[DESCRIPTION OF THE TASK]
Entries follow. Return each line that contains the word "size".

Segment Start: INFORMATION PROVIDED

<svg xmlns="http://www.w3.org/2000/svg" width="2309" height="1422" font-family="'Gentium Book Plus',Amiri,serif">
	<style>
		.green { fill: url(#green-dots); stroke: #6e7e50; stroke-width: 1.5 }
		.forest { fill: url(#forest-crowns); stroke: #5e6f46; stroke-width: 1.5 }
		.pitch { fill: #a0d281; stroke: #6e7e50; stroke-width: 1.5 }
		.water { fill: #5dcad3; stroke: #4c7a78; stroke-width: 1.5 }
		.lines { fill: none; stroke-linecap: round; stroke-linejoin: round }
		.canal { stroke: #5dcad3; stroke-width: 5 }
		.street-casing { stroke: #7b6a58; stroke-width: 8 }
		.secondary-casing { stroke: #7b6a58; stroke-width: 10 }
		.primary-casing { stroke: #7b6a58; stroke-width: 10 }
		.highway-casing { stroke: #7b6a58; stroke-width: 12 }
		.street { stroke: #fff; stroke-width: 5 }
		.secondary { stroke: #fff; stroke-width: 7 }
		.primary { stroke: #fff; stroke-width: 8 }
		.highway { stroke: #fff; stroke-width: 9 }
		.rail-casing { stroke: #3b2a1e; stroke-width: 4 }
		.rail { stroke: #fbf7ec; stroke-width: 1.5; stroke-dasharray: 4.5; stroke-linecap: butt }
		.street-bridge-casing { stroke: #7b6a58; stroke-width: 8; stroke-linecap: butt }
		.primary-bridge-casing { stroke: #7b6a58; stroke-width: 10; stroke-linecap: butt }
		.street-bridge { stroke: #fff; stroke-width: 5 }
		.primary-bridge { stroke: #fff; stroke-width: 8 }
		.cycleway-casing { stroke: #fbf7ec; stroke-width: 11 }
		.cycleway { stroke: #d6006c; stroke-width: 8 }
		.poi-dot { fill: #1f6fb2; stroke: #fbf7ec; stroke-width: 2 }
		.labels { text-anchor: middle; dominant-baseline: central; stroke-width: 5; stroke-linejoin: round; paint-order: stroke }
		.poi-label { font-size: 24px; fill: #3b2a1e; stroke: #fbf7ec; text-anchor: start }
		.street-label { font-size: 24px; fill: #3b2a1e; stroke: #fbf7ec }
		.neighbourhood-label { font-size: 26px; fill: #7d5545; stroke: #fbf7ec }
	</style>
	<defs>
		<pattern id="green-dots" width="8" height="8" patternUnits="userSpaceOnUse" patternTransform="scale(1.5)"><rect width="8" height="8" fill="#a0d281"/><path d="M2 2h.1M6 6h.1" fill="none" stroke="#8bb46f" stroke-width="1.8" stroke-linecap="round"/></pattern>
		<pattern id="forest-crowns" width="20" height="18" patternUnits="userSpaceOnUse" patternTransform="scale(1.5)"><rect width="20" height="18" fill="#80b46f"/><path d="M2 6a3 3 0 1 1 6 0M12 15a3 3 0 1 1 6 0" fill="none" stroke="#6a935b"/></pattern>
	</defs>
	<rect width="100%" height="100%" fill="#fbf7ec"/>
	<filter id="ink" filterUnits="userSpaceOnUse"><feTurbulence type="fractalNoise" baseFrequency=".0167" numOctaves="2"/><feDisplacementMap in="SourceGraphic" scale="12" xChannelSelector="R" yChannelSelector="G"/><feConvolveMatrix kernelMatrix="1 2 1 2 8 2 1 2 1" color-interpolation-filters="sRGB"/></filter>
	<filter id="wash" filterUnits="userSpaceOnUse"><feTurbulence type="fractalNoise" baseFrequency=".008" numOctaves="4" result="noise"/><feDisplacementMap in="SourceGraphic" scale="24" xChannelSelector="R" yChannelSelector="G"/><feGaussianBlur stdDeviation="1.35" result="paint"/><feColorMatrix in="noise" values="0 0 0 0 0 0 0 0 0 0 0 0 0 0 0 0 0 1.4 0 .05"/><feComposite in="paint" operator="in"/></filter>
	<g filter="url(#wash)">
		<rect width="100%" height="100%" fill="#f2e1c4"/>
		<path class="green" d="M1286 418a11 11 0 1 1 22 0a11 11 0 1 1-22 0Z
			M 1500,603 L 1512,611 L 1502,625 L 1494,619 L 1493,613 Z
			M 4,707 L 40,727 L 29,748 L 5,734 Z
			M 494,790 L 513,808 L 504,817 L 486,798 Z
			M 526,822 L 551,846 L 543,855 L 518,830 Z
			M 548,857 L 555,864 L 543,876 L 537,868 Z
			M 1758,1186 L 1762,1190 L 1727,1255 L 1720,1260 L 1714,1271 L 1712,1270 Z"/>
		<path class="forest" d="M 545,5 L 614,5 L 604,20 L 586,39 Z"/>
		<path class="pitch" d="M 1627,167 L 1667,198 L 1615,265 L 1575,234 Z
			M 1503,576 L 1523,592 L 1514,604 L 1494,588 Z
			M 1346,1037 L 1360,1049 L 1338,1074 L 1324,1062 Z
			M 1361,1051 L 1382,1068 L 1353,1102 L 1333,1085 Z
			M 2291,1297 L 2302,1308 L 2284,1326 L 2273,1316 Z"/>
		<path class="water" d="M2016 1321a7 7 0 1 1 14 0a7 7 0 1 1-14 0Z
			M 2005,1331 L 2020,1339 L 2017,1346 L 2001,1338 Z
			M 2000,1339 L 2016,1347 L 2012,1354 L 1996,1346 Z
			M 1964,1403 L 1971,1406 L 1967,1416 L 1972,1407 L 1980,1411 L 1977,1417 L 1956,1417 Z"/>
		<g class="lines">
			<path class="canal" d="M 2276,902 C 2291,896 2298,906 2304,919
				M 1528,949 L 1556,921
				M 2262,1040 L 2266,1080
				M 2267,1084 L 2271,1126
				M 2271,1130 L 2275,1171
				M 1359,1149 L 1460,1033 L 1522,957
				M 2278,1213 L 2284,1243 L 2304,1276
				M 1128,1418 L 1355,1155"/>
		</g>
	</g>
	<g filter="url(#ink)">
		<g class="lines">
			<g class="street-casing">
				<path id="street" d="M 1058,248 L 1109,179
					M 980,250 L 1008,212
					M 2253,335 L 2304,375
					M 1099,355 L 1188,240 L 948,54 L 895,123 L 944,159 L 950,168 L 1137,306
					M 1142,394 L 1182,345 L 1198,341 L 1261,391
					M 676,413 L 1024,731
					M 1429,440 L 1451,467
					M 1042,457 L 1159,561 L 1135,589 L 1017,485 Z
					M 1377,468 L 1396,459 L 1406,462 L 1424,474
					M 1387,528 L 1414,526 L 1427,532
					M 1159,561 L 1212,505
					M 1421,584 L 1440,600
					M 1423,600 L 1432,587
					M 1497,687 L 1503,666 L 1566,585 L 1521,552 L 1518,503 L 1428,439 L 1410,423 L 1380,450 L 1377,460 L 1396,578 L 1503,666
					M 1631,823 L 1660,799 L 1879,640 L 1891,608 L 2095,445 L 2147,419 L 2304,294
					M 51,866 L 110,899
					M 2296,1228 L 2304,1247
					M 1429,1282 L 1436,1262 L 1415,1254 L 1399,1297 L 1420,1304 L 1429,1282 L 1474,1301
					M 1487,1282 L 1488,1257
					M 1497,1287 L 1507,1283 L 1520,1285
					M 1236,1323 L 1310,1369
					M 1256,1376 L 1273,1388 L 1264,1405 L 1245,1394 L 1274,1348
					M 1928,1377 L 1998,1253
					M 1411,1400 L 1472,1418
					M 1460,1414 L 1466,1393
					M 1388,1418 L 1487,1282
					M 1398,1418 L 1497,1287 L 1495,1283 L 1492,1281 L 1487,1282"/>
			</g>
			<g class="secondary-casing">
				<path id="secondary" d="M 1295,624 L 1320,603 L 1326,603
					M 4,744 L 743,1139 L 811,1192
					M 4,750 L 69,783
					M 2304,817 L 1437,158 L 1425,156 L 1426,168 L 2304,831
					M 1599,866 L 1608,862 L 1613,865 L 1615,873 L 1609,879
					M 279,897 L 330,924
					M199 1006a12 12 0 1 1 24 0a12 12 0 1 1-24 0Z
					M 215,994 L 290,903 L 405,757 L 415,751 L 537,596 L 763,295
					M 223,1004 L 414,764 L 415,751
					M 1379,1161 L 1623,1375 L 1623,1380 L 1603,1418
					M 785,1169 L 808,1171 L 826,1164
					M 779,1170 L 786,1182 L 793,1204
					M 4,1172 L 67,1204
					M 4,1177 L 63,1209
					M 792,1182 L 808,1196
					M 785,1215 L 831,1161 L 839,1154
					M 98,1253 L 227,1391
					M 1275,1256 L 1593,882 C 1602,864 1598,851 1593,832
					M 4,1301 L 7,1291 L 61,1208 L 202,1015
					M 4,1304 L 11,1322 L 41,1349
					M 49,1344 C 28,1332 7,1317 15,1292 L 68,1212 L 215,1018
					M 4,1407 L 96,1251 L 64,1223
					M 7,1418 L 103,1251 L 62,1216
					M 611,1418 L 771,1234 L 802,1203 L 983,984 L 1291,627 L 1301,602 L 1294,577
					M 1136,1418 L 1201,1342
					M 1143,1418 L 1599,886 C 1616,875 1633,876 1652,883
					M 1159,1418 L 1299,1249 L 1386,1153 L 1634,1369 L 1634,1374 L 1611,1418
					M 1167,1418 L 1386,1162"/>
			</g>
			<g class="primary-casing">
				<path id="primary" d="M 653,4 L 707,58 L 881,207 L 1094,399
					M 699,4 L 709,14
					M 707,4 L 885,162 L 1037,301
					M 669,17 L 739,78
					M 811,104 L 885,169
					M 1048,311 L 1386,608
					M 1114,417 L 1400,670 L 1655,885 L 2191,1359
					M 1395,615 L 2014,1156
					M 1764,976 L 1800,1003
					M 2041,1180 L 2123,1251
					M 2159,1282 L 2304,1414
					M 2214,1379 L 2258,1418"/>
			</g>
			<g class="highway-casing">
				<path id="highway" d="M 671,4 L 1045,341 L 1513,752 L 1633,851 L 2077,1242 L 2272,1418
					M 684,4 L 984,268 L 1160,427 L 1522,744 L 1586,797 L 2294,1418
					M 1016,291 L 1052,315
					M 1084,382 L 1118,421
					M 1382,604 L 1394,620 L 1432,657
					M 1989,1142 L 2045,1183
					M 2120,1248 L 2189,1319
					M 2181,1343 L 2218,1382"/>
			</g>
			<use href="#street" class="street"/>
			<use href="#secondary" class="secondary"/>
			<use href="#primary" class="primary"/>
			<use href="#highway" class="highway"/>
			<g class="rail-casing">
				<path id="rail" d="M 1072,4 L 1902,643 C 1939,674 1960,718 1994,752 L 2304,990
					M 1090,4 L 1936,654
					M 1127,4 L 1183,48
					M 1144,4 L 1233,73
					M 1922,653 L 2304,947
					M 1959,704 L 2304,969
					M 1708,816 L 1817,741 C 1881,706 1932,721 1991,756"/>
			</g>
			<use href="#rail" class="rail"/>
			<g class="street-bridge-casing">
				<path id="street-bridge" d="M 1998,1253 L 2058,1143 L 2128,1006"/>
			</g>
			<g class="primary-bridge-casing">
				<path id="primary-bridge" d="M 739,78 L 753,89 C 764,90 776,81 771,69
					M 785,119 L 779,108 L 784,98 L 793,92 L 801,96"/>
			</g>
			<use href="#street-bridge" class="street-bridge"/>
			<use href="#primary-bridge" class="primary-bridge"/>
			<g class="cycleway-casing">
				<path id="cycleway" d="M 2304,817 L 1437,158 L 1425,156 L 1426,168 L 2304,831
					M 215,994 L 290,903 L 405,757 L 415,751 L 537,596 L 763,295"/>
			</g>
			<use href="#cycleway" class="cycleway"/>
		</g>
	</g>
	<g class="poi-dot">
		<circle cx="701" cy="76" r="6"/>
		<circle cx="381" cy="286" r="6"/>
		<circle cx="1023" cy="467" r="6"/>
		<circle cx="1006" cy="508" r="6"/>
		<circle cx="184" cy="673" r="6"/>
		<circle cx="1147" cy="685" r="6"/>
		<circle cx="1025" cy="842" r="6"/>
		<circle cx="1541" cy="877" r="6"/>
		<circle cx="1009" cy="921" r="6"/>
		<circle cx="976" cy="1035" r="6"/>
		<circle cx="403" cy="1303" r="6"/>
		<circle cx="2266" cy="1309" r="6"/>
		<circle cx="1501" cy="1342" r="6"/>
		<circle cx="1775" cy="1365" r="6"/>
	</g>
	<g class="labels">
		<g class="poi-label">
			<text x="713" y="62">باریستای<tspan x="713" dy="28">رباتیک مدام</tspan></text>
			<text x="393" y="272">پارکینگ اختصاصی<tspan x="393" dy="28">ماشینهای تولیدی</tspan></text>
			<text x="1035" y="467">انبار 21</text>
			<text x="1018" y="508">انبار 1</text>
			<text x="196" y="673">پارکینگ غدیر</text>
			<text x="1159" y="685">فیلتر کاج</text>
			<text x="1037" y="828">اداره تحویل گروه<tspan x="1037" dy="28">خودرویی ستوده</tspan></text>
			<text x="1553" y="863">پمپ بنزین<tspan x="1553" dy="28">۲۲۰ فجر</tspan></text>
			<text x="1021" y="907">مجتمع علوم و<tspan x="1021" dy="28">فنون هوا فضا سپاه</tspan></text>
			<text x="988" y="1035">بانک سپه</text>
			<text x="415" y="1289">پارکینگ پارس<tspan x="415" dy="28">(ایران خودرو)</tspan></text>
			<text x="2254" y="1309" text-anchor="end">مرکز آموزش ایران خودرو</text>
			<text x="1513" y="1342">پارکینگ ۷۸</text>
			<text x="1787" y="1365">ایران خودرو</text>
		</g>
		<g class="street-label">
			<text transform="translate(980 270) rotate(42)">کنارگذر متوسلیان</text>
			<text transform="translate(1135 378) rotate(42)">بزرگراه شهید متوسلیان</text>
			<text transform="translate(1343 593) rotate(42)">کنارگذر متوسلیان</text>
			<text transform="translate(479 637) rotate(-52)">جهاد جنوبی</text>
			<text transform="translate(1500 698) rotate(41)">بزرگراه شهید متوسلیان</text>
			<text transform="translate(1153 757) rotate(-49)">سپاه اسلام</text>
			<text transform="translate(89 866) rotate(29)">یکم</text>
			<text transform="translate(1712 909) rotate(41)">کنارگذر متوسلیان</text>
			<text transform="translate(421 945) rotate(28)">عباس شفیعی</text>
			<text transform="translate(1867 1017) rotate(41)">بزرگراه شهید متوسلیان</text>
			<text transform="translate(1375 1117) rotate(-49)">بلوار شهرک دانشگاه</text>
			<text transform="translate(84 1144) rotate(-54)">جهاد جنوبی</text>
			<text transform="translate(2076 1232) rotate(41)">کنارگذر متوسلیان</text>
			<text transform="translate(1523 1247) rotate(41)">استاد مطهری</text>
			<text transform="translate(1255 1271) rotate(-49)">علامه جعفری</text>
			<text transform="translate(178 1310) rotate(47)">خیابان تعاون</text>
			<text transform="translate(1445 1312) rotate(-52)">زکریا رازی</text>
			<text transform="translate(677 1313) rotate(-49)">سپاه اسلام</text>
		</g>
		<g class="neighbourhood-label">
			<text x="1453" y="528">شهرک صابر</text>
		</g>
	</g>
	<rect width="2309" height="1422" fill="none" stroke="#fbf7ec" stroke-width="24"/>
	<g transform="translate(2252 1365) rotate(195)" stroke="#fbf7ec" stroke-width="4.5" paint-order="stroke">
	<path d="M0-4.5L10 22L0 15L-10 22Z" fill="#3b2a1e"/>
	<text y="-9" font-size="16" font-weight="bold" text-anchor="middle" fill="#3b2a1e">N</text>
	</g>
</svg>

Segment End: INFORMATION PROVIDED

[YOUR RESPONSE]
		.poi-label { font-size: 24px; fill: #3b2a1e; stroke: #fbf7ec; text-anchor: start }
		.street-label { font-size: 24px; fill: #3b2a1e; stroke: #fbf7ec }
		.neighbourhood-label { font-size: 26px; fill: #7d5545; stroke: #fbf7ec }
	<text y="-9" font-size="16" font-weight="bold" text-anchor="middle" fill="#3b2a1e">N</text>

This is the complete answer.